§ TAREA A:
Responde a partir del fragmento seleccionado:
(i) Según los memes, ¿qué es más sencillo que preparar unas enchiladas?
(ii) ¿Con qué aparato mezcló el cocinero el polvo blanco en la olla?
(iii) ¿Qué protección llevaba el cocinero?
§ TAREA B:
Traduce al inglés esta oración del fragmento seleccionado: "No dudo que haya quienes, escuchando este tipo de comentarios, celebren el ingenio mexicano."

Es tanta la ignorancia de quienes ignoran que vivir dentro de un sistema infodémico demanda colaborar activamente y aplaudir irreflexivamente lo que sea que se nos presente como noticia de último minuto, que, tras la fentanilica nota del New York Times sobre los laboratorios de fentanilo del Cártel de Sinaloa, algunos se burlan y hacen memes diciendo que preparar fentanilo es más sencillo que preparar unas enchiladas. No dudo que haya quienes, escuchando este tipo de comentarios, celebren el ingenio mexicano. Lamentablemente, lo que se pierde con la burla del incuestionablemente burdo trabajo de Natalie Kitroeff, Paulina Villegas y Meridith Kohut —dos periodistas de The New York Times y una fotógrafa— es la posibilidad de apreciarlo como una obra de ficción, una secuela impecablemente sosa de la abundante abundancia de obras que nos dejaron García Márquez, Isabel Allende y compañía, de realismo mágico chafa —piensen en El amor en los tiempos del colera— que logró sintetizar la cosmovisión latinoamericana en una serie de lugares comunes de fácil digestión que tanto cautivó al lector no latinoamericano y a cierto sector de los lectores latinoamericanos. Una secuela que bien podría darle un giro a la narco narrativa y reavivar sus ventas desde la perspectiva del narco realismo mágico.
La influencia de lo peor de lo peor del realismo mágico, la narco literatura y su adaptación a series y películas de Netflix se hace patente desde las primeras líneas del falso reportaje, que no por ser falso deja de ser verdadero, perder valor y reflejar la terrible realidad que quiere que imaginemos el status quo y sus esbirros comentócratas: el cocinero del laboratorio vierte “un polvo blanco en una olla llena de líquido.
Empezó a mezclarlo con una batidora de inmersión y de la olla surgieron vapores que inundaron la diminuta cocina.” El lector acaba de empezar a leer el texto, del mismo modo que las periodistas acaban de acabar “de ingresar al laboratorio de fentanilo” y ya estamos inmersos en una atmosfera mágico-nebulosa que lo envuelve todo con su misterioso misterio. A partir de ese momento, la realidad no dejara de confundirse con la fantasía y lo pintoresco kitsch del día a día latinoamericano que tanto gusta al consumidor gringo y al aspiracionismo mexicano, sobre todo, si lo puede ver de lejos. El cocinero “solo llevaba un cubrebocas quirúrgico”, porque el narcotraficante y todo su ecosistema es una suerte de supra humano que ha desarrollado “tolerancia a la droga letal”, los vapores más tóxicos le hacen lo que el viento a Juárez, incluso si sólo hay “una pequeña ventana y un pequeño extractor de plástico para ventilar”. La prisa para restablecer la producción luego de que el ejercito desmantelara el laboratorio anterior, no da tiempo para niñerías como la de usar mascaras de gas para protegerse de la exposición tóxica a los químicos.

§ DATOS DE ORIGEN:

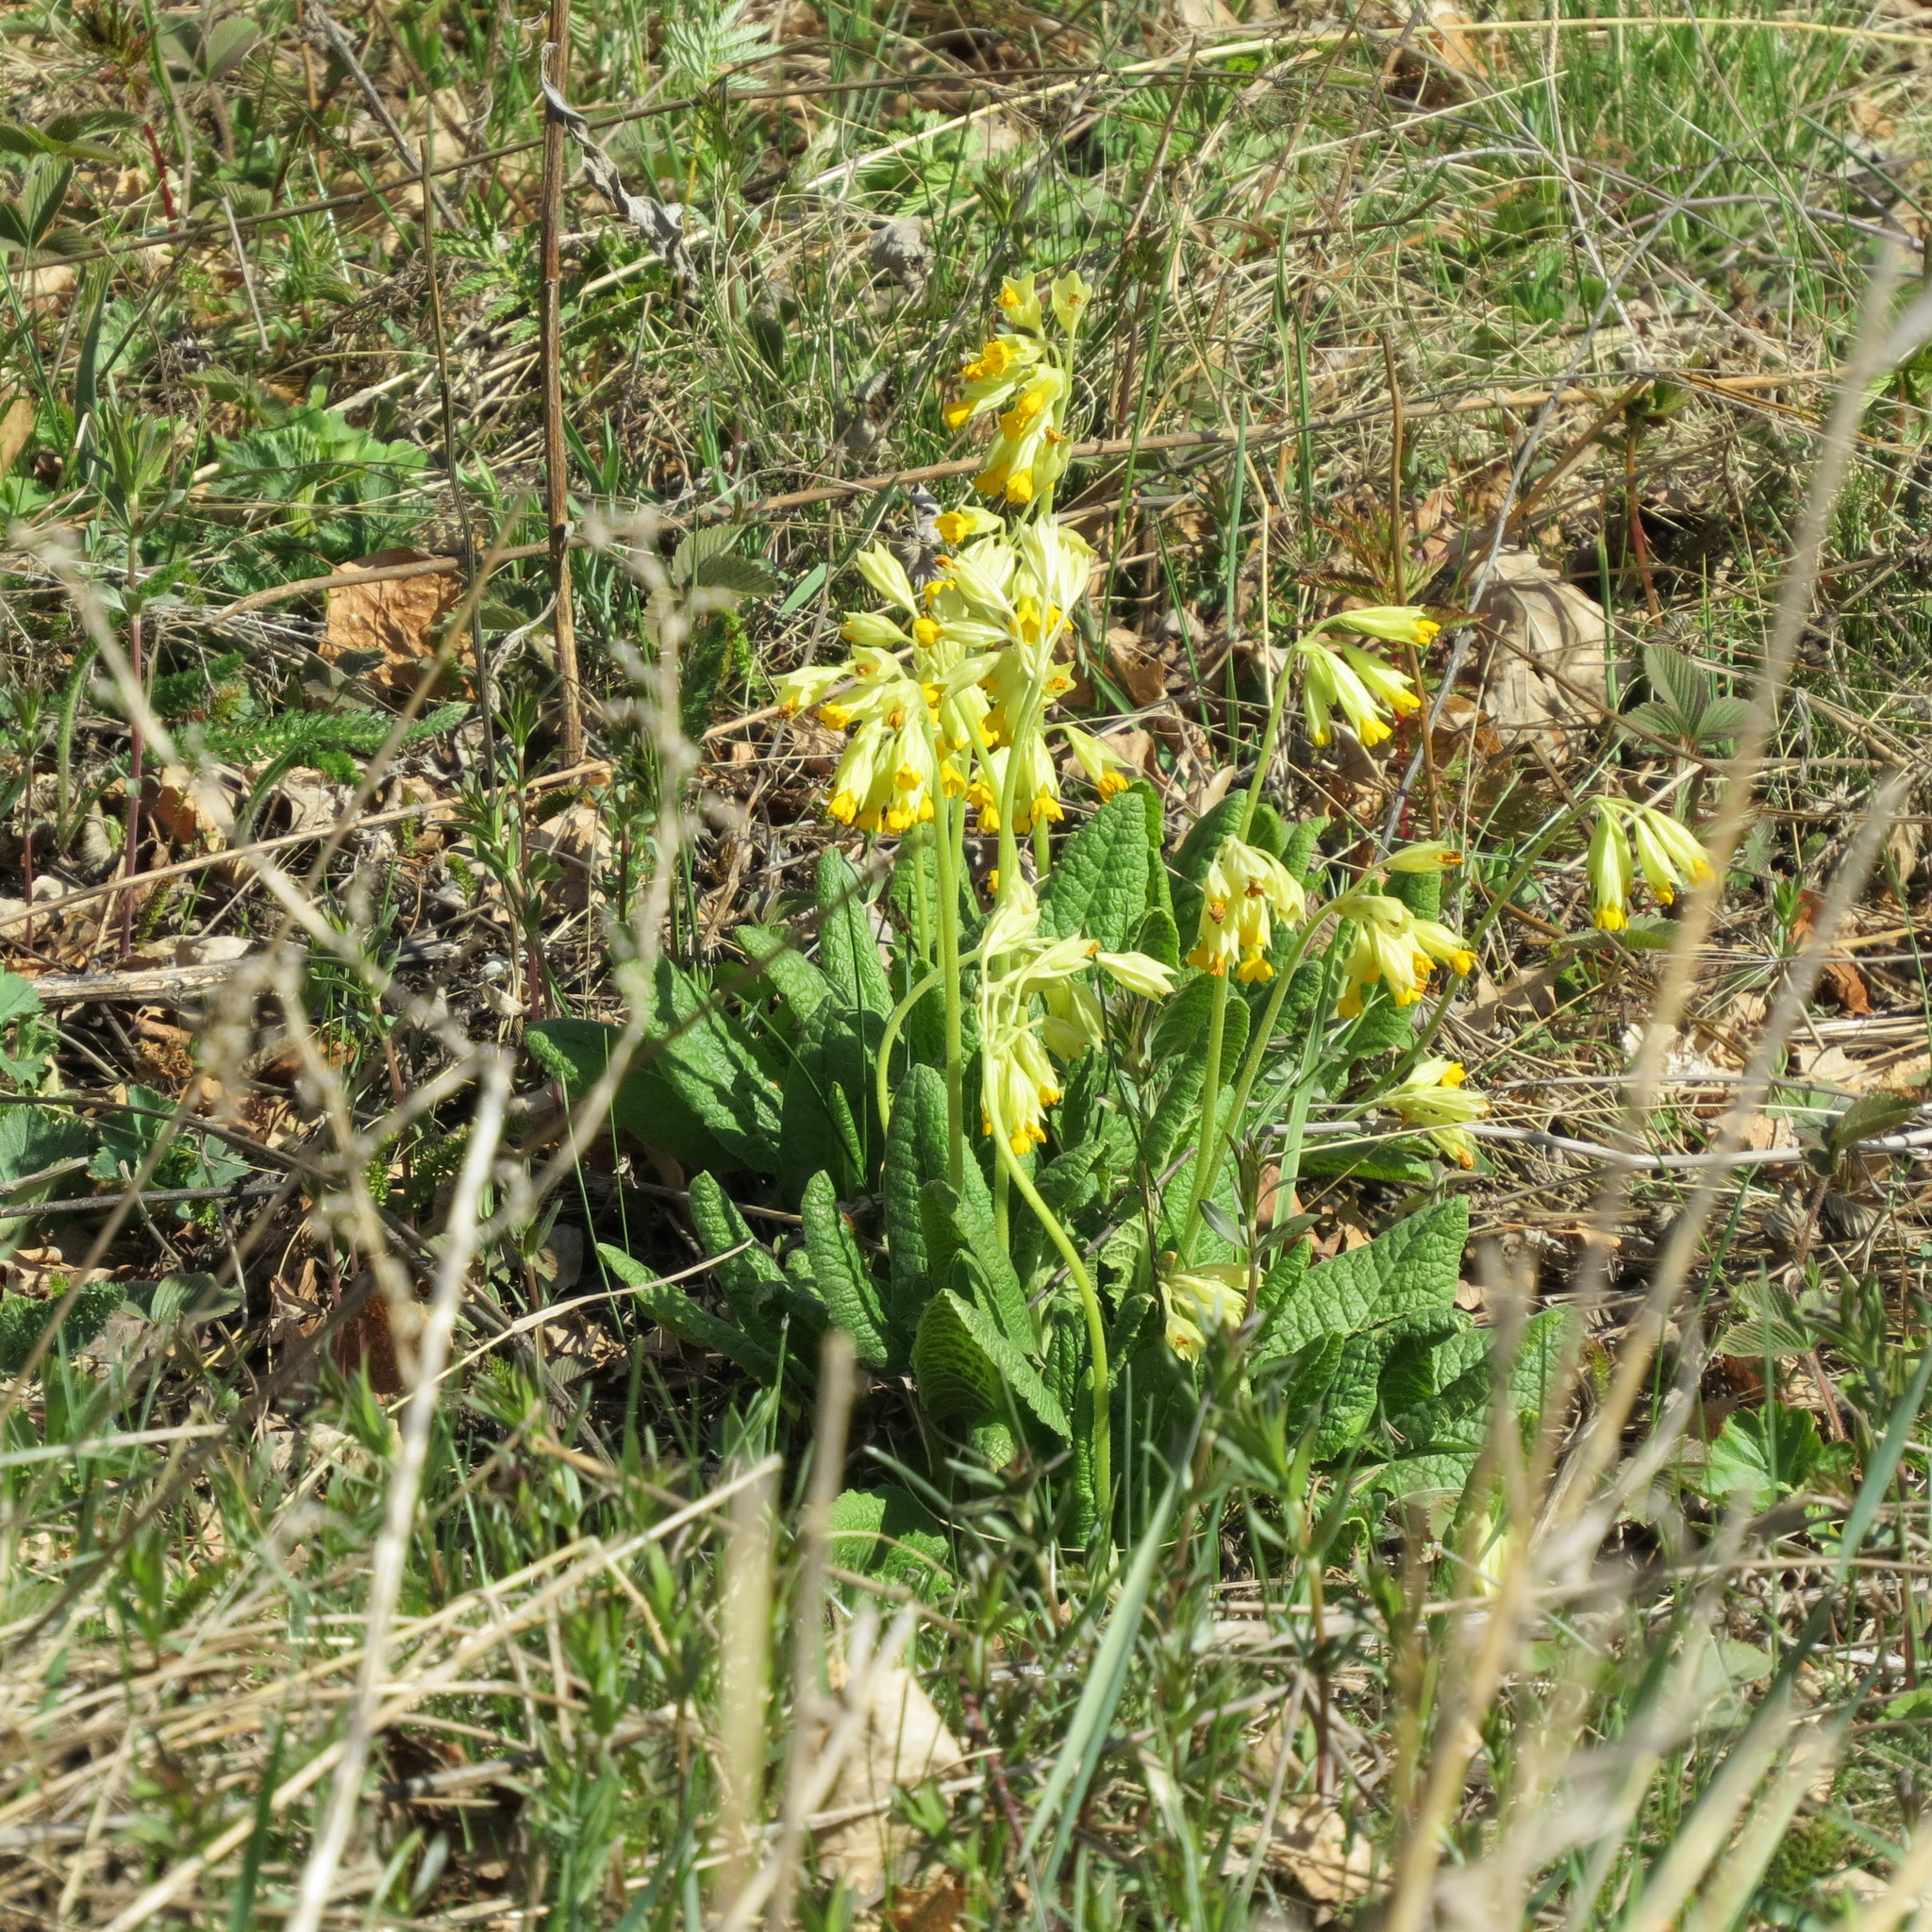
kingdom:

§ RESPUESTA A:
(i) Preparar fentanilo.
(ii) Con una batidora de inmersión.
(iii) Solo un cubrebocas quirúrgico.

§ RESPUESTA B:
I have no doubt that there are those who, hearing this kind of comment, celebrate Mexican ingenuity.